BEGIN Supplied entries

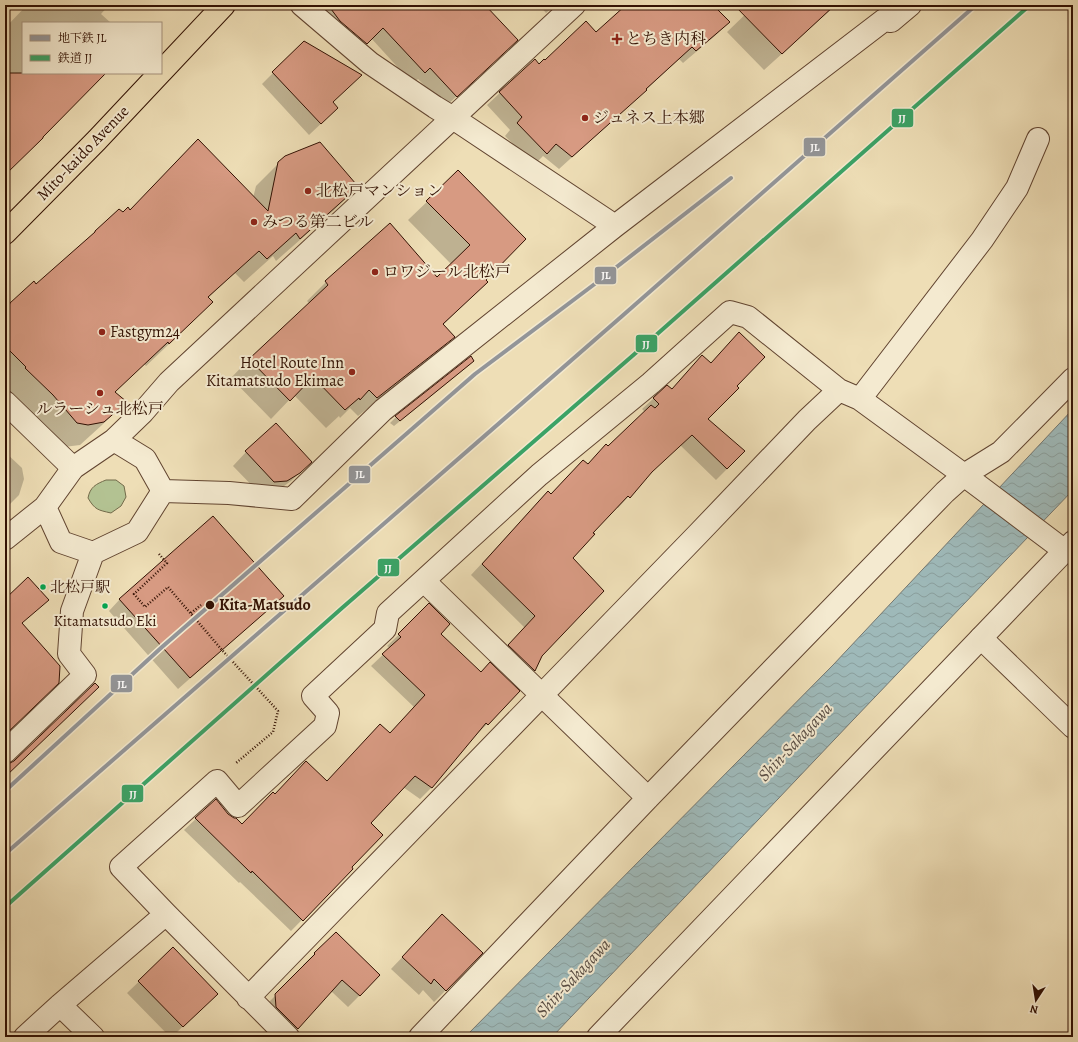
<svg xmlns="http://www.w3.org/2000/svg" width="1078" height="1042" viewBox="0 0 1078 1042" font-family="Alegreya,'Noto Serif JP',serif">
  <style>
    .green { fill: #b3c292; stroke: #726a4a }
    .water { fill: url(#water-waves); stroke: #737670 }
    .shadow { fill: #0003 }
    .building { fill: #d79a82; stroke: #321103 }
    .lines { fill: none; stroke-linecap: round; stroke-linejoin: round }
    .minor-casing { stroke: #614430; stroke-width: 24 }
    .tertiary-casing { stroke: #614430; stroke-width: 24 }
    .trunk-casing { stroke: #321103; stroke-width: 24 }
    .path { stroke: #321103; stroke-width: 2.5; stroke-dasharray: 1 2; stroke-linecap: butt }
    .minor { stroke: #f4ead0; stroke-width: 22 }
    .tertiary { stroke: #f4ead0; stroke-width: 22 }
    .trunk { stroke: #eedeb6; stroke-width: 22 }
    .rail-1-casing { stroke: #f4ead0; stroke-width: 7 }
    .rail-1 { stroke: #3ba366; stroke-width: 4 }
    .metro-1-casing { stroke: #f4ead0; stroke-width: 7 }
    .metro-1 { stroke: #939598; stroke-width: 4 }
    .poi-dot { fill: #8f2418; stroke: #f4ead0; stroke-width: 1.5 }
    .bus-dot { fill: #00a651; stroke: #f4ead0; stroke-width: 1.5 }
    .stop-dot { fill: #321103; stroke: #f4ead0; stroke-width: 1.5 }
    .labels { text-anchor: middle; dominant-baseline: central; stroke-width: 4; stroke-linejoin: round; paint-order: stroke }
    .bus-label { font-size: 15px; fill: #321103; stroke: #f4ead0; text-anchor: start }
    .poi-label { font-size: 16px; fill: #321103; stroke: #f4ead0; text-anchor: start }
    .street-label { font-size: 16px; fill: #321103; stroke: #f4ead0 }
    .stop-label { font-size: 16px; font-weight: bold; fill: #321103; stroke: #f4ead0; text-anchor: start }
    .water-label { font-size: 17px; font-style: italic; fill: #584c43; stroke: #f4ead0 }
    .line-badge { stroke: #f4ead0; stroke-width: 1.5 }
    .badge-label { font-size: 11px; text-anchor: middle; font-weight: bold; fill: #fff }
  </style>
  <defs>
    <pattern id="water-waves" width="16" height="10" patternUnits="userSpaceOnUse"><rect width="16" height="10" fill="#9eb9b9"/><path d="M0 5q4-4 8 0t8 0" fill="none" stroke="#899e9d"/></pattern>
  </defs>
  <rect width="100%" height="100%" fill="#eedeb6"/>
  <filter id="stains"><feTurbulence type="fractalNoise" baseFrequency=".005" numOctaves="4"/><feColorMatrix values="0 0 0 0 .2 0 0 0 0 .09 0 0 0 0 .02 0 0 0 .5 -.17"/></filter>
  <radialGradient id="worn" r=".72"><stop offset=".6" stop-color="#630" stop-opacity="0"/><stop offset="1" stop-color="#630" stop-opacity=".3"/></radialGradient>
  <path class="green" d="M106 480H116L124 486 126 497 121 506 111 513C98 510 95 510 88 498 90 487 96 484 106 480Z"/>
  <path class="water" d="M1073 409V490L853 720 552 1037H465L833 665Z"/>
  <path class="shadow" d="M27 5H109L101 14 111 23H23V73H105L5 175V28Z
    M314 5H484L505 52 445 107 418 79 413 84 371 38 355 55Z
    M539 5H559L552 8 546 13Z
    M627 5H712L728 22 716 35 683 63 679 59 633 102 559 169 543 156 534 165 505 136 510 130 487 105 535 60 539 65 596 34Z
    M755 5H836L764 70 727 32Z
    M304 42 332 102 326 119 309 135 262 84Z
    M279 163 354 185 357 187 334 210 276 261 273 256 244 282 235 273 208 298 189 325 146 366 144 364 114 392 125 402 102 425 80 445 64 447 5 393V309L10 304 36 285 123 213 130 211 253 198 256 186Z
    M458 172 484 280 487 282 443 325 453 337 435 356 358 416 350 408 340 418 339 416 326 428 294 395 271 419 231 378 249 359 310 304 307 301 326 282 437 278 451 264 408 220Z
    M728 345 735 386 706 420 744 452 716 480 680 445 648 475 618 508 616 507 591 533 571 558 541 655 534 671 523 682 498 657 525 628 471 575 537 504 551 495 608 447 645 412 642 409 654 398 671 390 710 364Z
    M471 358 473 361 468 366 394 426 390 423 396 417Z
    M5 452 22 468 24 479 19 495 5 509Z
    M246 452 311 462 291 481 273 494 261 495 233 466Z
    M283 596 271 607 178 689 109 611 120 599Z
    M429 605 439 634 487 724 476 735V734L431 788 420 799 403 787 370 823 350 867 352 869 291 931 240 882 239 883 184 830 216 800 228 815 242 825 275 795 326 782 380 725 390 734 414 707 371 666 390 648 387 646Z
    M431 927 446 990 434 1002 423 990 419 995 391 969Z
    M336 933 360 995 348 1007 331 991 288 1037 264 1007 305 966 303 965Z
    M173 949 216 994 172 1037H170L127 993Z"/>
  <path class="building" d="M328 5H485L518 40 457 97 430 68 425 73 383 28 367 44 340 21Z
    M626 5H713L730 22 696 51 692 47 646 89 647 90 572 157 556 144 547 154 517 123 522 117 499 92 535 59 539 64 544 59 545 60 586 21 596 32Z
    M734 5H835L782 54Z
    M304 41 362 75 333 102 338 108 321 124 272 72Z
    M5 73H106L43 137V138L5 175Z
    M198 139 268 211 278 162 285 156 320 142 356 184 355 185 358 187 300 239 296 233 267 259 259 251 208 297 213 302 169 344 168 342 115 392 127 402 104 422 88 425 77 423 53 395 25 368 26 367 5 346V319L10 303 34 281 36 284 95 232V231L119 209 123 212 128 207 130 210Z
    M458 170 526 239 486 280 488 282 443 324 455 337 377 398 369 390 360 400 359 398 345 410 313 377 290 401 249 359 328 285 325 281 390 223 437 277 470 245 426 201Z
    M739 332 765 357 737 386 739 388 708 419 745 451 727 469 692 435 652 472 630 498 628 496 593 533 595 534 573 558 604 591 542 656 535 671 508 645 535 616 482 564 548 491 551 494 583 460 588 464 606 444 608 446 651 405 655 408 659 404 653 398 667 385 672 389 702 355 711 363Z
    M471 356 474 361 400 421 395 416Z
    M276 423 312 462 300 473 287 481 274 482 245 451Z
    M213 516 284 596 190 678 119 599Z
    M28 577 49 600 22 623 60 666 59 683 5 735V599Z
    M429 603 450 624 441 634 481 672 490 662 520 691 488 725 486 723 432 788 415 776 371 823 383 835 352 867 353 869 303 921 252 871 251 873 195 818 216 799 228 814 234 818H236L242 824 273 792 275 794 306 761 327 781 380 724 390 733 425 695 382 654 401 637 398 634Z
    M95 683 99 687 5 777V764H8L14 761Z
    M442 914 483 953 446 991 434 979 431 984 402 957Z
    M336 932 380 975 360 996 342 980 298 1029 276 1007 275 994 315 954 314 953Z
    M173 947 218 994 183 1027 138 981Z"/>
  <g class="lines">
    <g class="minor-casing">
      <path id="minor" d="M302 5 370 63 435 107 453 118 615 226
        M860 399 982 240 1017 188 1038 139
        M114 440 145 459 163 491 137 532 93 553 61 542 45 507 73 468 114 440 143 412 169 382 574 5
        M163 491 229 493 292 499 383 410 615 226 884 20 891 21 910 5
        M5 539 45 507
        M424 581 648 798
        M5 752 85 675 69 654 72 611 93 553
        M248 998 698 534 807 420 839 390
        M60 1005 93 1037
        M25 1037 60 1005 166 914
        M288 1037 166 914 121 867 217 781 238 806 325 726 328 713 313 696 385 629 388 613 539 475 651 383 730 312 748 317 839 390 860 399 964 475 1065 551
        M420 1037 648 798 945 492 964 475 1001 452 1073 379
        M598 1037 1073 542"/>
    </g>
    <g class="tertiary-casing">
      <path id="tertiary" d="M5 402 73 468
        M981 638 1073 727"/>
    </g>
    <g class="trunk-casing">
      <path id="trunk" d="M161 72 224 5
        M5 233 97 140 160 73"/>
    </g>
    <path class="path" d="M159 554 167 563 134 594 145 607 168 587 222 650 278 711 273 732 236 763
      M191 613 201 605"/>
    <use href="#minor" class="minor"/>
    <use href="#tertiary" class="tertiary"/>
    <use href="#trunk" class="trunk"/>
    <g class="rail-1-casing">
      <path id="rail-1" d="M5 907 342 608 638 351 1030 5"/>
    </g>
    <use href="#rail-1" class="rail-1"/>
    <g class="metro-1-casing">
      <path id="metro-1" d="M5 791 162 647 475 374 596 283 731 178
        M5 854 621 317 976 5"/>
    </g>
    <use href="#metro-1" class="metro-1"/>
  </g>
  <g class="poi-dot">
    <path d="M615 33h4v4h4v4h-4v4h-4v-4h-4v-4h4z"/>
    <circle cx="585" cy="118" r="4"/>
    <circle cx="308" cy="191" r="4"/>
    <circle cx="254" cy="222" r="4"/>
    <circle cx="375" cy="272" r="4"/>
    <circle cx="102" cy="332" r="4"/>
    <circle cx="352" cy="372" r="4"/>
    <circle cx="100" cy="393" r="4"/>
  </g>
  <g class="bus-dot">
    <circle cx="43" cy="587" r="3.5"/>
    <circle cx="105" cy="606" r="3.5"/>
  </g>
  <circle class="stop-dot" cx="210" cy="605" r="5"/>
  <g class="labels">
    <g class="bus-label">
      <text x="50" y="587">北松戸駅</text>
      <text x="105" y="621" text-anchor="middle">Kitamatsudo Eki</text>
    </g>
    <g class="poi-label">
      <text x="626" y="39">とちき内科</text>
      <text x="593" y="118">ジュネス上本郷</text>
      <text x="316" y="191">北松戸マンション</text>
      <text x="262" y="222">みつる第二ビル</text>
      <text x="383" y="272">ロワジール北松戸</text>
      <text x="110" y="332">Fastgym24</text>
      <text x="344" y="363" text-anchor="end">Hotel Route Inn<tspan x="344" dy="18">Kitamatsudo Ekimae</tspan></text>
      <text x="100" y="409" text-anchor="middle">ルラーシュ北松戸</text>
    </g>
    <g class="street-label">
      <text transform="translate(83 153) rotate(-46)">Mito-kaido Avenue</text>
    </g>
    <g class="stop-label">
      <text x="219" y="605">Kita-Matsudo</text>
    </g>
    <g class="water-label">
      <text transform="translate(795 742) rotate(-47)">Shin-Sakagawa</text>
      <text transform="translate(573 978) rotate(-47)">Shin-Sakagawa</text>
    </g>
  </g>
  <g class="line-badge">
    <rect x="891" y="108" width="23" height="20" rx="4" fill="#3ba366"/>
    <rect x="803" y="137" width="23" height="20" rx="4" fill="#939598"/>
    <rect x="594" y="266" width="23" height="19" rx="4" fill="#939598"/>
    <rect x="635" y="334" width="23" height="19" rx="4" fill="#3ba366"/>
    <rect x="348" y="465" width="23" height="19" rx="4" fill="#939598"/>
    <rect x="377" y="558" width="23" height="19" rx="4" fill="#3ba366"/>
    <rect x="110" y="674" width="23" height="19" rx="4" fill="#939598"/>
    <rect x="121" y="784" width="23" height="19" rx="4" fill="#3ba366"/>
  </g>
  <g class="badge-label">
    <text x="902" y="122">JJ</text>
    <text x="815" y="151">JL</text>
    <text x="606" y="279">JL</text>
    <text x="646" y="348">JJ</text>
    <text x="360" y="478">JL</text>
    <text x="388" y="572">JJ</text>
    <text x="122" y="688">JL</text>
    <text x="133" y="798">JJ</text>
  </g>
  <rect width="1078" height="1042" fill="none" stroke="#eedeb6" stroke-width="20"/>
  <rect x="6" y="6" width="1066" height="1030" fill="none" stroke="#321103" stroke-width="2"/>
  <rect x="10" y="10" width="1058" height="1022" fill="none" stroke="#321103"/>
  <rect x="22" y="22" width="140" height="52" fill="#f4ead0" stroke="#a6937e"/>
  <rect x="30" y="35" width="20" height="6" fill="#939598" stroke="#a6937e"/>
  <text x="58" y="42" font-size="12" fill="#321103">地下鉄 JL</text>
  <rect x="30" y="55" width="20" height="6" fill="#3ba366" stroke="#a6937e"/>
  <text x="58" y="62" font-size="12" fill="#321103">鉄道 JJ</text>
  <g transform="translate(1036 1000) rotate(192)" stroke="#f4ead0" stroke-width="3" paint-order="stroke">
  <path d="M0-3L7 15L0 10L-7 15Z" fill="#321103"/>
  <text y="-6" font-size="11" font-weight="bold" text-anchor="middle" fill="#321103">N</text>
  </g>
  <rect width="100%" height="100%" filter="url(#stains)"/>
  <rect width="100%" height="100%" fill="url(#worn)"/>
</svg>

END Supplied entries
BEGIN Supplied entries

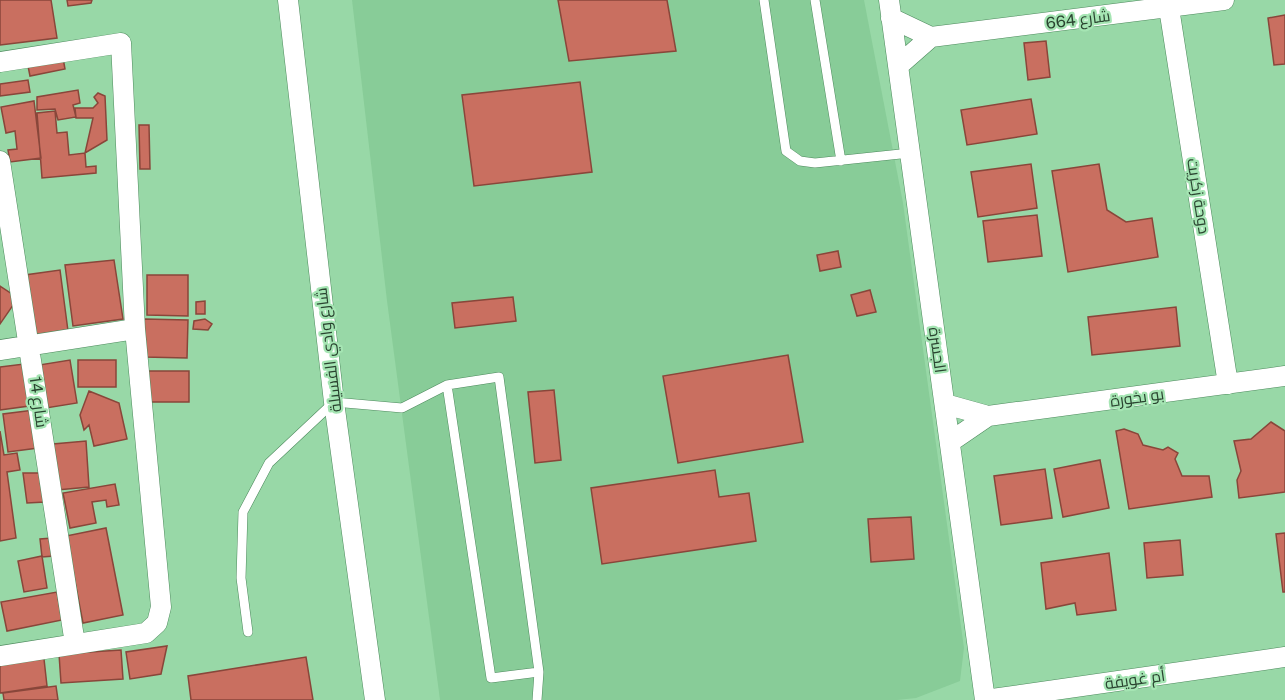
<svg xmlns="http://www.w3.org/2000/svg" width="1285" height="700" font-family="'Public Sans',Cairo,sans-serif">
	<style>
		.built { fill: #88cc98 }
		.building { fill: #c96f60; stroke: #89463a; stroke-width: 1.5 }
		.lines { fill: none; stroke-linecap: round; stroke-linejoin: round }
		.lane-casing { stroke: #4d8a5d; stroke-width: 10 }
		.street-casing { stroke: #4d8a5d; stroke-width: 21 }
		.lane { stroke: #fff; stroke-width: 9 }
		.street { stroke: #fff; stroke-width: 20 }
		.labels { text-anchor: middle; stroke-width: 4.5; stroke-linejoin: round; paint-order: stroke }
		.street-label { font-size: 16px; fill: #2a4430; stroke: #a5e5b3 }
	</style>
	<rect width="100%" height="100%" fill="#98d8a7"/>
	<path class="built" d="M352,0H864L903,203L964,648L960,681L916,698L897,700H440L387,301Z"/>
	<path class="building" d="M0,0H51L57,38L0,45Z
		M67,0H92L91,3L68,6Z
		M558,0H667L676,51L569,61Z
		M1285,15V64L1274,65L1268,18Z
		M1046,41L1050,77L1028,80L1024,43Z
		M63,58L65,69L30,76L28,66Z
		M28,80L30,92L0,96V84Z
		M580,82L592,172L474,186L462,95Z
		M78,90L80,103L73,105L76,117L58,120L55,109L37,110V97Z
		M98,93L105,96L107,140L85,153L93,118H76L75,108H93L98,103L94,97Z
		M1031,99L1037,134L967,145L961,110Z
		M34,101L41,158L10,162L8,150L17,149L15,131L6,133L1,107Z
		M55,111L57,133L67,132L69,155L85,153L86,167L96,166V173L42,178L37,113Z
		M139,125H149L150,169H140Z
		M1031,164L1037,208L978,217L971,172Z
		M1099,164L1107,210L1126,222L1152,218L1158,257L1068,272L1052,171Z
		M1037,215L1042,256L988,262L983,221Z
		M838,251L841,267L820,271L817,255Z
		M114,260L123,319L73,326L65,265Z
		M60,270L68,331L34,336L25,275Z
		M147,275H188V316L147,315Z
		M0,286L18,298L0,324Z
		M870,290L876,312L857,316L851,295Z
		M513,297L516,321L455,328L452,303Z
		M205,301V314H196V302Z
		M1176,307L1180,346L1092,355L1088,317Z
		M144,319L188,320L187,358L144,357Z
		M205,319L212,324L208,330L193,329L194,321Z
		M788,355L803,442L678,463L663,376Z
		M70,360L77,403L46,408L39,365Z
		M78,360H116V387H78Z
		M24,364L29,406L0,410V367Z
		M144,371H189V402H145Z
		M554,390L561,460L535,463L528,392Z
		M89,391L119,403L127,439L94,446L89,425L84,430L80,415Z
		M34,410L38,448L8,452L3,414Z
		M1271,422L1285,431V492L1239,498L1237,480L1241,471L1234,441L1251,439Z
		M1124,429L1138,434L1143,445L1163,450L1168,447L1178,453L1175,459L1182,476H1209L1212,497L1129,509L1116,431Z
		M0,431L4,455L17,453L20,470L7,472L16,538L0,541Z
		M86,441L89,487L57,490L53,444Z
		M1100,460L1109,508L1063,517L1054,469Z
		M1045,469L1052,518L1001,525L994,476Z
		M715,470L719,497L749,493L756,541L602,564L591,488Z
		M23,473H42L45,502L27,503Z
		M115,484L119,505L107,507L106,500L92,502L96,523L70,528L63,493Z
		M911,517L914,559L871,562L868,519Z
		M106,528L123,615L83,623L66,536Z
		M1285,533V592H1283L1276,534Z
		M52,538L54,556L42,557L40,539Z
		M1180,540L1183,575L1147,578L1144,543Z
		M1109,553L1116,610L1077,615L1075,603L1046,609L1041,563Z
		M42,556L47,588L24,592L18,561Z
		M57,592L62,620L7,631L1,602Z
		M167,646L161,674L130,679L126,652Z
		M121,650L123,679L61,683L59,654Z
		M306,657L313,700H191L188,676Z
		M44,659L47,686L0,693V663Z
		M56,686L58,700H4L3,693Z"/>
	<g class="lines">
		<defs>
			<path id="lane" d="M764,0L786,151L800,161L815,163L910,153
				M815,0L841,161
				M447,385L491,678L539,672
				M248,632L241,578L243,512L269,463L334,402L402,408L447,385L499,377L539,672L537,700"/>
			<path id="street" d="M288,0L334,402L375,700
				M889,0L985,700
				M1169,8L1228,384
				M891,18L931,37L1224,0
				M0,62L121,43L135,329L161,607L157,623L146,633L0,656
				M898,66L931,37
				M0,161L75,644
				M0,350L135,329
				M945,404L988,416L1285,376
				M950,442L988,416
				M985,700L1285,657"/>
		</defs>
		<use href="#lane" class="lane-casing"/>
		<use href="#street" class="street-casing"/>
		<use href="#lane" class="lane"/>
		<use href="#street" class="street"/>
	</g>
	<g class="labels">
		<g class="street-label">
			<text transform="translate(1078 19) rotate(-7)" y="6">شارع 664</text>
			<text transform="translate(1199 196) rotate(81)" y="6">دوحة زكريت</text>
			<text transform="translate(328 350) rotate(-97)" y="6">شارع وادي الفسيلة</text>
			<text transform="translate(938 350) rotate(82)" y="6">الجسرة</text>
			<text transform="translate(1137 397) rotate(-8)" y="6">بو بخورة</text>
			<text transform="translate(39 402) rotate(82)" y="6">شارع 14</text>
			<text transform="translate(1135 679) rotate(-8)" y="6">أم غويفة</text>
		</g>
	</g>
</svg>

END Supplied entries

- **Directions**: Across the records above, return every line that contains the word "worn".

- **Written answer**:
  <radialGradient id="worn" r=".72"><stop offset=".6" stop-color="#630" stop-opacity="0"/><stop offset="1" stop-color="#630" stop-opacity=".3"/></radialGradient>
  <rect width="100%" height="100%" fill="url(#worn)"/>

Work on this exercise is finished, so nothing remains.